▶ Material fornecido
━━━━━━━━━━━━━━━━

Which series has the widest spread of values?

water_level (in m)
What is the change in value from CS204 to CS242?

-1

━━━━━━━━━━━━━━━━

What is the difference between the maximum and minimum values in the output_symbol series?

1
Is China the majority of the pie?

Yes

━━━━━━━━━━━━━━━━

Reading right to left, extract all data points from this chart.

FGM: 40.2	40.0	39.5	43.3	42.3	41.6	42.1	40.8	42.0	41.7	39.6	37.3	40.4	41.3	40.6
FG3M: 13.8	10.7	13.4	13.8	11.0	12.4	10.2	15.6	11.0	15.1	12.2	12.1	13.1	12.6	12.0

━━━━━━━━━━━━━━━━

Localize nas entradas acima todas as linhas que contêm a palavra "What" e copie cada uma delas. A busca diferencia maiúsculas de minúsculas.

What is the change in value from CS204 to CS242?
What is the difference between the maximum and minimum values in the output_symbol series?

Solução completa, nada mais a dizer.